StreamingCoT: A Dataset for Temporal Dynamics and Multimodal Chain-of-Thought Reasoning in Streaming VideoQA
This addresses the problem of enhancing multimodal models for streaming video applications, though it is incremental as it builds on existing VideoQA and CoT research.
The paper tackles the limitations of current VideoQA datasets by introducing StreamingCoT, a dataset for temporally evolving reasoning and multimodal Chain-of-Thought tasks, establishing a foundation for streaming video understanding with dynamic hierarchical annotations and explicit reasoning chains.
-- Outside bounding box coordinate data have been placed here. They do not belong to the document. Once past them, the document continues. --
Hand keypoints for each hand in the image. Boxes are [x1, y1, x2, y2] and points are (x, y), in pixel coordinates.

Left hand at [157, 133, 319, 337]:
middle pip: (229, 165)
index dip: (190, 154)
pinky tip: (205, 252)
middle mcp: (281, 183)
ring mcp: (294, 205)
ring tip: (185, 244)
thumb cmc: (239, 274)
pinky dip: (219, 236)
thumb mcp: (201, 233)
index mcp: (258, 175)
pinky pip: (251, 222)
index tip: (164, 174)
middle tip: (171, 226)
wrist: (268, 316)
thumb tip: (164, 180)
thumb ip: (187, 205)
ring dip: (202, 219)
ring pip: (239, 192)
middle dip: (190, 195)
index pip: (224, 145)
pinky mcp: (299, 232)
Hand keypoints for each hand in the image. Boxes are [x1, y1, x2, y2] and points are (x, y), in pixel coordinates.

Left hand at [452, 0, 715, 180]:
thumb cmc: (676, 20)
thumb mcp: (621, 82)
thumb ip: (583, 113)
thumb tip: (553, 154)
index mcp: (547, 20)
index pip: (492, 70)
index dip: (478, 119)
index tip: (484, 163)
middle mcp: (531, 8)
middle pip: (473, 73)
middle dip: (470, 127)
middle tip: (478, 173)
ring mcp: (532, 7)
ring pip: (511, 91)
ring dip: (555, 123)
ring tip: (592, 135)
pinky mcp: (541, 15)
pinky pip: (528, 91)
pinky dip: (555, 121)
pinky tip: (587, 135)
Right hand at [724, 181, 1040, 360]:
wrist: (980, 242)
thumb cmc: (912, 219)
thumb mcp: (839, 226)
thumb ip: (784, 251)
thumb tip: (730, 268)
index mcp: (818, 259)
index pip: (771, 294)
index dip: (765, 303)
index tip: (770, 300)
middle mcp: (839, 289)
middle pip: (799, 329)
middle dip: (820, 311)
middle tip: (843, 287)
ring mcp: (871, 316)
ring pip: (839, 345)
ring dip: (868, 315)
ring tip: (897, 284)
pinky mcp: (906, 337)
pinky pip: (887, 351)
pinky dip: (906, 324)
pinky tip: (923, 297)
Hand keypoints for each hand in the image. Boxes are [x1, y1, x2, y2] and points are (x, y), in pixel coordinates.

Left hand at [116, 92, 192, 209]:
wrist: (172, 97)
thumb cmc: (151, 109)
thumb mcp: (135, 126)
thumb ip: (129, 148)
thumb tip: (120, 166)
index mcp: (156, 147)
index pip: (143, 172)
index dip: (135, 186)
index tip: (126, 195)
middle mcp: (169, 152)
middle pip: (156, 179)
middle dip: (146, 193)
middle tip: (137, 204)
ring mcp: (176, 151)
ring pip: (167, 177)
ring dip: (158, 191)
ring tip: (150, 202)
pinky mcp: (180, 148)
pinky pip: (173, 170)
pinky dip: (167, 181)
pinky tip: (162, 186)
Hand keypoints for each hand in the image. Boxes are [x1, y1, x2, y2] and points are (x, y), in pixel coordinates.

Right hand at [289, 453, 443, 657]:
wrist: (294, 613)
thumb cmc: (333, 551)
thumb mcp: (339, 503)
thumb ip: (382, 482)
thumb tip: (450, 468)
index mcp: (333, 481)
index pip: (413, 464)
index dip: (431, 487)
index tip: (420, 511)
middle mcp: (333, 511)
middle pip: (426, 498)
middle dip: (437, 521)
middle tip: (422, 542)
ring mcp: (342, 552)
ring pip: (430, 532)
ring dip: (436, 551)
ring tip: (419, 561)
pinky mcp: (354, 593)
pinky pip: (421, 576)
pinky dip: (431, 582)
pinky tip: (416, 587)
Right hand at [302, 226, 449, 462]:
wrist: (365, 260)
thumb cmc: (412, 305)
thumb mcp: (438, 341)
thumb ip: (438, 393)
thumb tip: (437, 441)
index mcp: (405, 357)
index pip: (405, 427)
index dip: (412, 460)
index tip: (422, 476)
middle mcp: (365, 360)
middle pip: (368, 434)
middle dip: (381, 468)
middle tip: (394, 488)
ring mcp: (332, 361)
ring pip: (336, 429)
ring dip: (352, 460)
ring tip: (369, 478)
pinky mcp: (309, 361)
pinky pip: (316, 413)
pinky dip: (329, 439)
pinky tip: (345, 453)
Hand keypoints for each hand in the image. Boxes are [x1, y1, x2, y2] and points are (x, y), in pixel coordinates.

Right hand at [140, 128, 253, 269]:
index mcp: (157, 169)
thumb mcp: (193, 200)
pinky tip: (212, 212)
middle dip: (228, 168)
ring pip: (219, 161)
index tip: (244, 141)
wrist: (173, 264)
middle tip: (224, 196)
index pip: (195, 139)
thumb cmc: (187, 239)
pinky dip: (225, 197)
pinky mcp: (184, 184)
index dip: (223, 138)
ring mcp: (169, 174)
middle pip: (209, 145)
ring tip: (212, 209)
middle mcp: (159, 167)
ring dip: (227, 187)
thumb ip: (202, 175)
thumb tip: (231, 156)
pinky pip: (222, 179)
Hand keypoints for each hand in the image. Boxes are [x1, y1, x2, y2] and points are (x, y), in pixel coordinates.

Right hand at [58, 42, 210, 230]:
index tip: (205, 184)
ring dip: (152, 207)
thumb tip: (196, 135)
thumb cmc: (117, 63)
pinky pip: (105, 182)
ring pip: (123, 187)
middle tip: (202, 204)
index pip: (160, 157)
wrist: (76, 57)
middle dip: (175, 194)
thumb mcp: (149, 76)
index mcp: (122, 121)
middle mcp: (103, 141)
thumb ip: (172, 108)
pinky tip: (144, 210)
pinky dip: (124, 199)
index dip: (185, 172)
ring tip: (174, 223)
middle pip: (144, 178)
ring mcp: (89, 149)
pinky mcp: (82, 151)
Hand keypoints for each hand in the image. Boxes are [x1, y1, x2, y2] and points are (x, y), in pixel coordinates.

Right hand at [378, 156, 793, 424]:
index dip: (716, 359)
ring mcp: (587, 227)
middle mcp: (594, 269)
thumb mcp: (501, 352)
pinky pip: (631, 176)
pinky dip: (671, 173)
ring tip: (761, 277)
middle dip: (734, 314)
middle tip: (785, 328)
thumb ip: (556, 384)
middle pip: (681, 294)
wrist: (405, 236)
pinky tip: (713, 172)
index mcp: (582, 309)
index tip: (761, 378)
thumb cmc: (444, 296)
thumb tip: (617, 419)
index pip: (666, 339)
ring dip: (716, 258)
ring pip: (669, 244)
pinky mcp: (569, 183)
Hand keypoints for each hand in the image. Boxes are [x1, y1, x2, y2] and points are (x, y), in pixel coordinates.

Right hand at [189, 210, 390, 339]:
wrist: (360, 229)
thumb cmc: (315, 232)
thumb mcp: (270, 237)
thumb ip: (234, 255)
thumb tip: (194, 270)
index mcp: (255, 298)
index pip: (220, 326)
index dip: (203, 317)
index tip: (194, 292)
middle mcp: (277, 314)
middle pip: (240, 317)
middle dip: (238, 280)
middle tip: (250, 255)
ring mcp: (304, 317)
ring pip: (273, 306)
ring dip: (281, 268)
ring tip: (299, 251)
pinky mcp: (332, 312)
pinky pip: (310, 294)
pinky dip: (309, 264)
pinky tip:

The rapid growth of streaming video applications demands multimodal models with enhanced capabilities for temporal dynamics understanding and complex reasoning. However, current Video Question Answering (VideoQA) datasets suffer from two critical limitations: 1) Static annotation mechanisms fail to capture the evolving nature of answers in temporal video streams, and 2) The absence of explicit reasoning process annotations restricts model interpretability and logical deduction capabilities. To address these challenges, We introduce StreamingCoT, the first dataset explicitly designed for temporally evolving reasoning in streaming VideoQA and multimodal Chain-of-Thought (CoT) tasks. Our framework first establishes a dynamic hierarchical annotation architecture that generates per-second dense descriptions and constructs temporally-dependent semantic segments through similarity fusion, paired with question-answer sets constrained by temporal evolution patterns. We further propose an explicit reasoning chain generation paradigm that extracts spatiotemporal objects via keyframe semantic alignment, derives object state transition-based reasoning paths using large language models, and ensures logical coherence through human-verified validation. This dataset establishes a foundation for advancing research in streaming video understanding, complex temporal reasoning, and multimodal inference. Our StreamingCoT and its construction toolkit can be accessed at https://github.com/Fleeting-hyh/StreamingCoT.